TEXTO DO DOCUMENTO:

Assim sendo, o recurso interposto para o Tribunal da Relação, pelo Requerente, não transitou em julgado.


17º


Nesta conformidade e dados os efeitos suspensivos extensivos atribuídos pela LTC ao re-corrente, co-arguido no processo, extinguiu-se, nesta data, a prisão preventiva a que tem estado sujeito o arguido e por consequência, deve ser de imediato colocado em liberdade.


18º


Por isso, encontramos fundamentos bastantes quer de Direito quer de Facto para que a presente providência seja procedente.


19º


Ademais o requerente encontra-se numa situação que peca por idoneidade processual e, que por ser atual, legitima o seu pedido de Habeas Corpus.


Nestes termos e nos mais de direito, deve a presente providência de Habeas Corpus proceder, sendo declarada a ilegalidade da prisão e, consequentemente, ordenada a imediata libertação do requerente, nos termos do artº 217º nº1 do CPP.

2. A informação judicial


A 17 de junho de 2024, em obediência ao disposto no artigo 223.º, nº 1, do Código de Processo Penal, foi prestada pelo Juiz do Juízo Central Criminal ... – Juiz ..., a seguinte informação (transcrição integral):


1. Nos presentes autos o arguido AA encontra-se sujeito à medida de coação de prisão preventiva desde 15/12/2022, aplicada em sede de primeiro interrogatório judicial de arguido detido.

INFORMAÇÃO FORNECIDA:
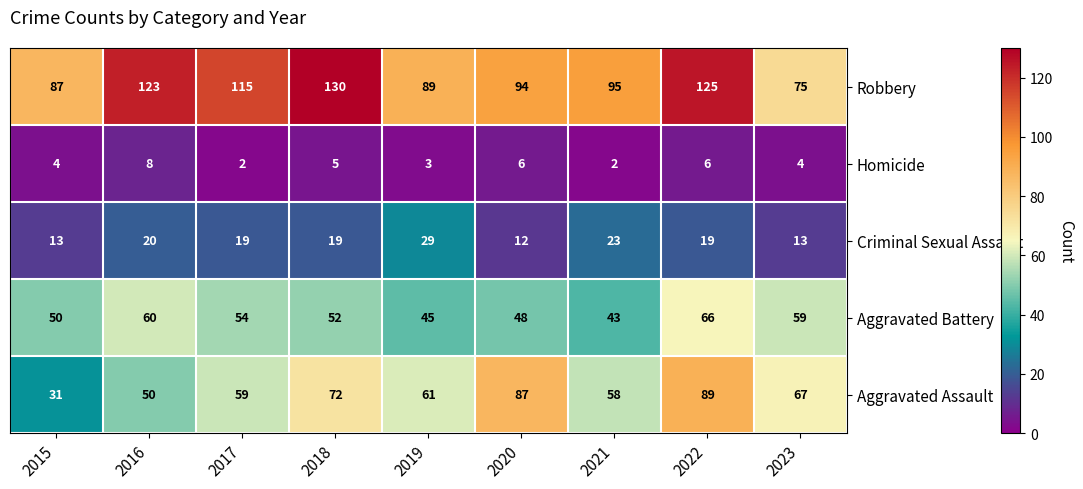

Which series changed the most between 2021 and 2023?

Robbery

* * *

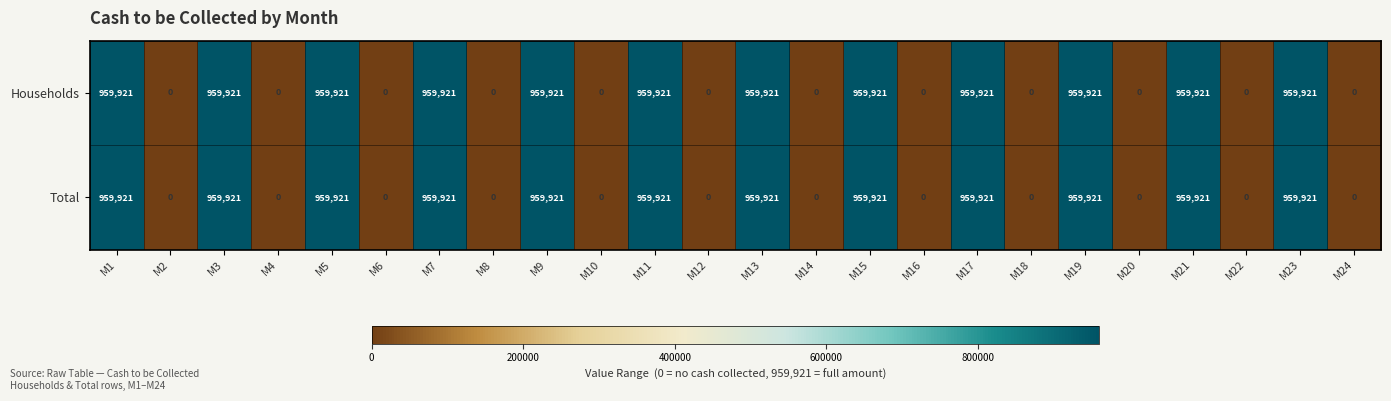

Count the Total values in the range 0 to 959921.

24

AÇÃO NECESSÁRIA:
Segundo o texto do documento, desde que data está o arguido AA sujeito à medida de coação de prisão preventiva?

RESPOSTA ESCRITA:
Desde 15/12/2022.